-- The data --
________________
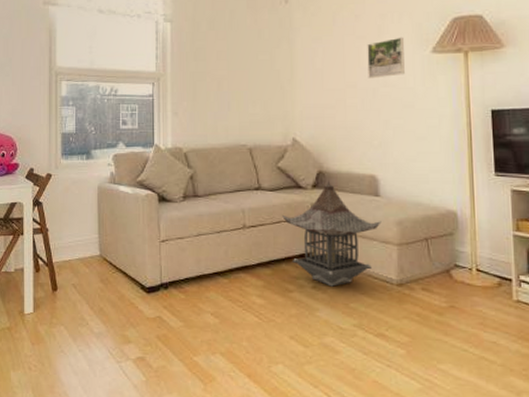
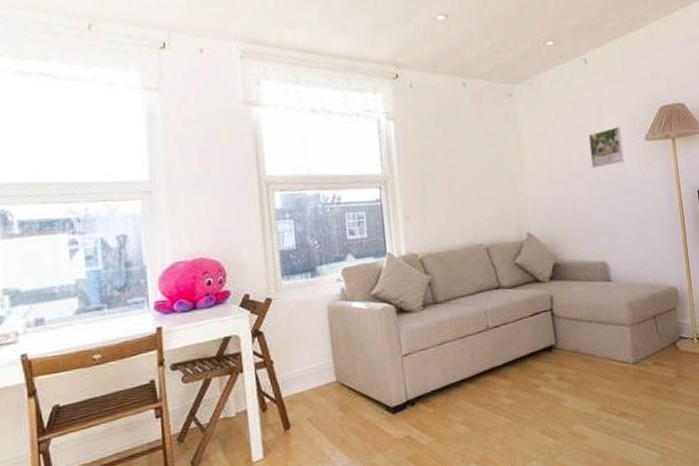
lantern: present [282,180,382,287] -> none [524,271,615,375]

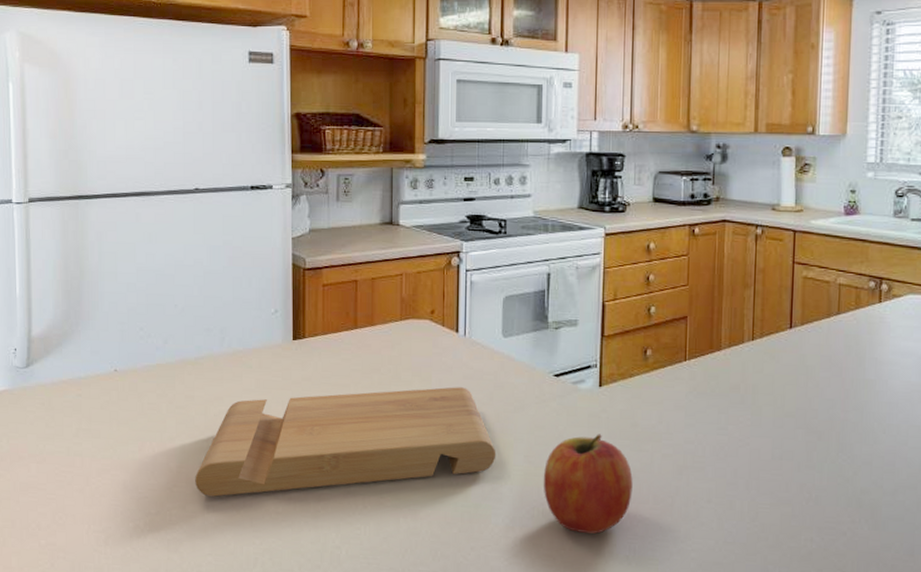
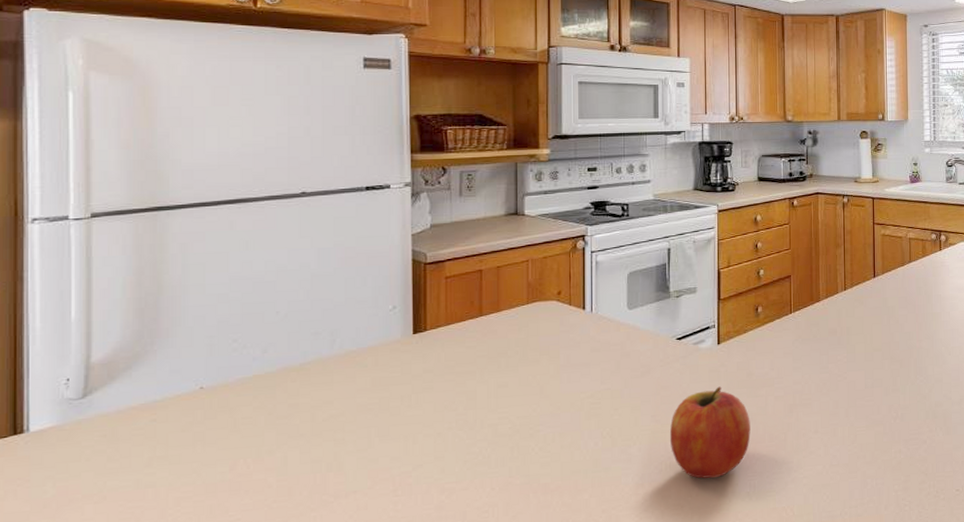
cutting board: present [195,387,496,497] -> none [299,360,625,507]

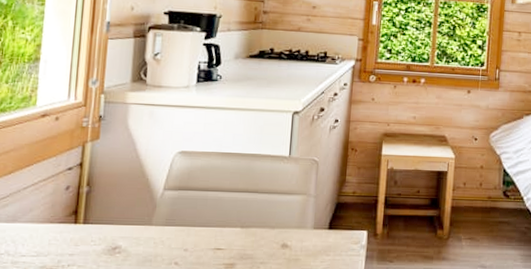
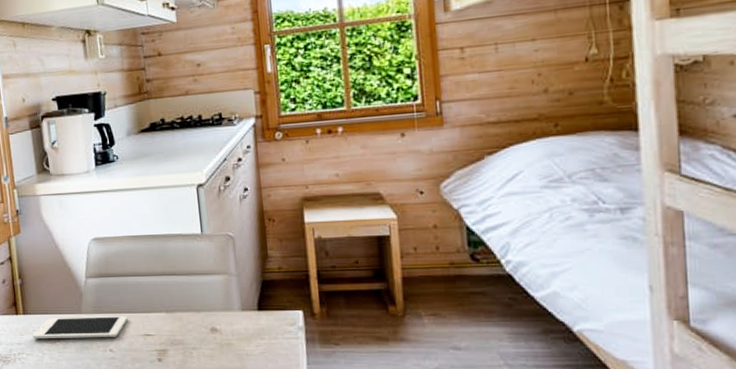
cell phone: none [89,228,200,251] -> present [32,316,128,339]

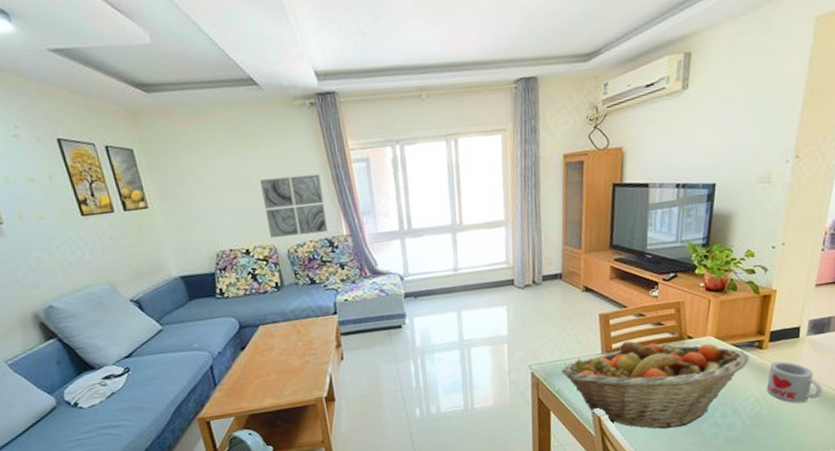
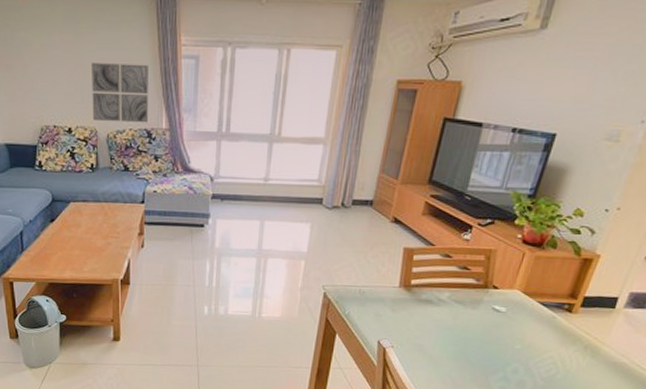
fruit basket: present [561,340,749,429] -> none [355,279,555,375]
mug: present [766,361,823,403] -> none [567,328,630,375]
________________
-- Your instructions --
An exact retyping of the lines from the one with "fruit basket: present" to the end of the material above, with both ends included and nothing added, is the required answer.

-- Answer to the exercise --
fruit basket: present [561,340,749,429] -> none [355,279,555,375]
mug: present [766,361,823,403] -> none [567,328,630,375]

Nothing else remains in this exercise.